The last thing you want in a clustered virtualization environment is to lose access to your storage. No storage means no virtual server.
A former RHEV client of mine had a scenario where their storage was some how inaccessible to all the hypervisors in the cluster. They power cycled the RHEV hypervisors and even rebooted the RHEV-M management server a few times, but no matter what they did, all the virtual servers were offline, yet the RHEV-M web interface still reported that they were in an “Unknown” state. Not up and online where you could power it off, and not down where you could power it up, but “Unknown” where basically you can’t do anything.
Without a doubt, the first thing you should be doing in this case is phone Red Hat support and let them know what’s going on. They will always know the best way to proceed.
I’d like to thank ‘eprasad’ on the #rhev channel on FreeNode for the assistance with this issue.
I have just had the same problem as my former client.

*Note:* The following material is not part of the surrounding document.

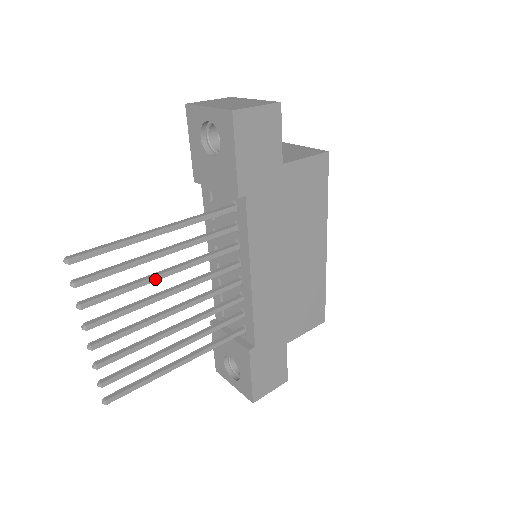
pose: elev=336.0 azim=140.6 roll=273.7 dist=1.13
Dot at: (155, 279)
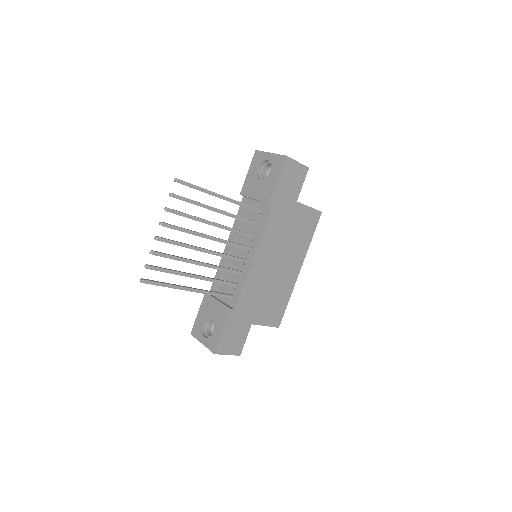
Dot at: (206, 222)
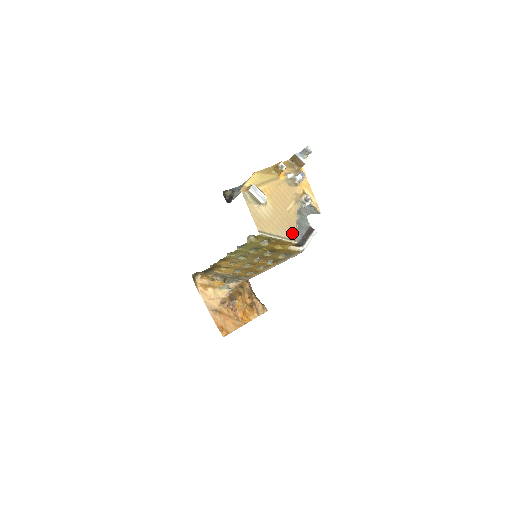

All my virtual guests were in an unknown state after my storage domain became inaccessible.
I am using RHEV 3.1, with RHEV-H hypervisors connected to NFS storage.

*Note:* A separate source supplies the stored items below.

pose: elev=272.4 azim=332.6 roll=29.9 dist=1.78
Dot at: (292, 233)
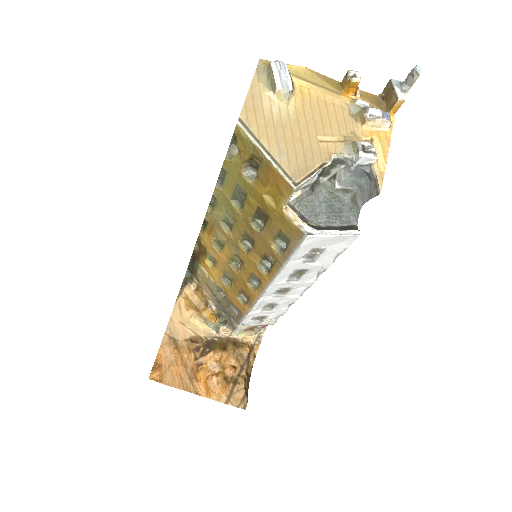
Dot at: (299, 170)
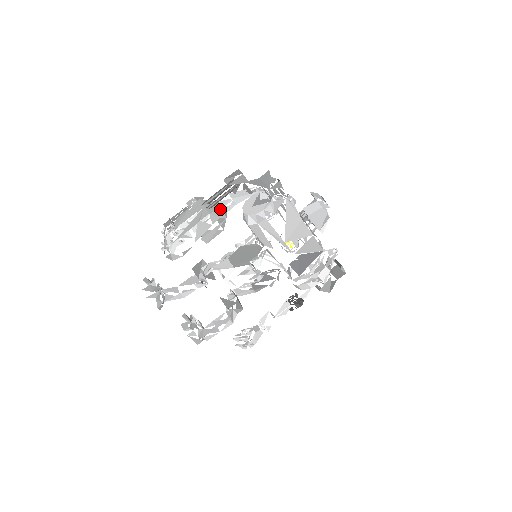
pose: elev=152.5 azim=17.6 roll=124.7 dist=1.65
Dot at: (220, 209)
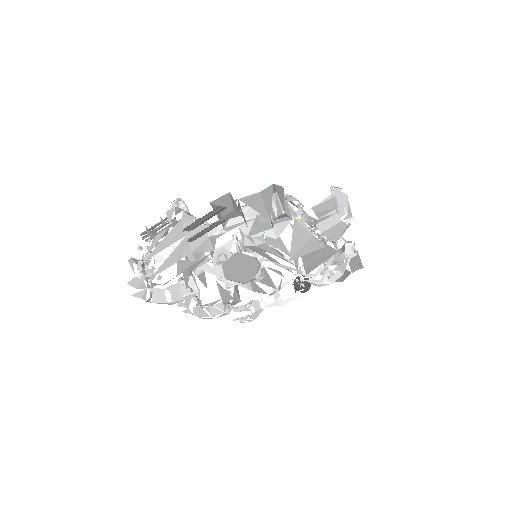
Dot at: (206, 241)
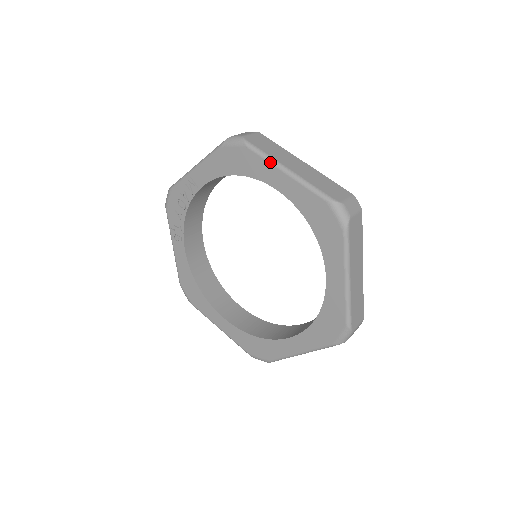
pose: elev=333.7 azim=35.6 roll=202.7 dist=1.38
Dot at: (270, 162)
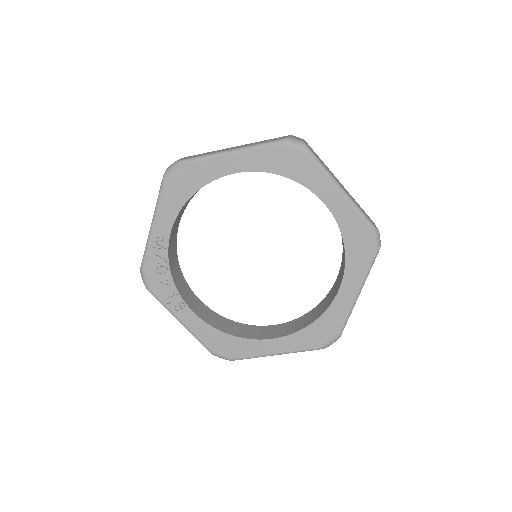
Dot at: (213, 157)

Basically, the in’s and out’s of this problem seems to be that the RHEV-M database is in a state of limbo after losing the storage and a bit of manual intervention is required.
Again, I stress you should be speaking with Red Hat before doing this.
If you are in the exact scenario, you can manipulate the backend RHEV-M database and manually set the virtual guests to a down state.
To do this, login to a shell on the RHEV-M server and connect to the local Postgres database.
[root@rhevm ~]# psql -U engine Password for user engine: psql (8.4.13) Type "help" for help. engine=>
Once you’ve connect to the postgres shell, we need to find the VM GUID number that is associated to our virtual guest.
In this example, we will use the virtual guest “server01-example-com”.
To grab the VM GUID, run the following.
engine=> select vm_guid from vm_static where vm_name='server01-example-com'; vm_guid -------------------------------------- df13ca7f-b6fa-4820-8a7b-28d785221b64 (1 row)
Now that we have the GUID, copy that long output and we will use this in our next command.
Here we are telling RHEV-M to set the status of our virtual guest to a status of “0”. The “0” represents a status of “down”.
engine=> UPDATE vm_dynamic SET status=0 WHERE vm_guid='df13ca7f-b6fa-4820-8a7b-28d785221b64'; UPDATE 1
You should now see in the RHEV-M web interface that the status of your affected virtual guest has now been set to “down”. If your storage and hypervisors are back online, you will now be able to turn on your virtual guest and let it perform a normal boot up process.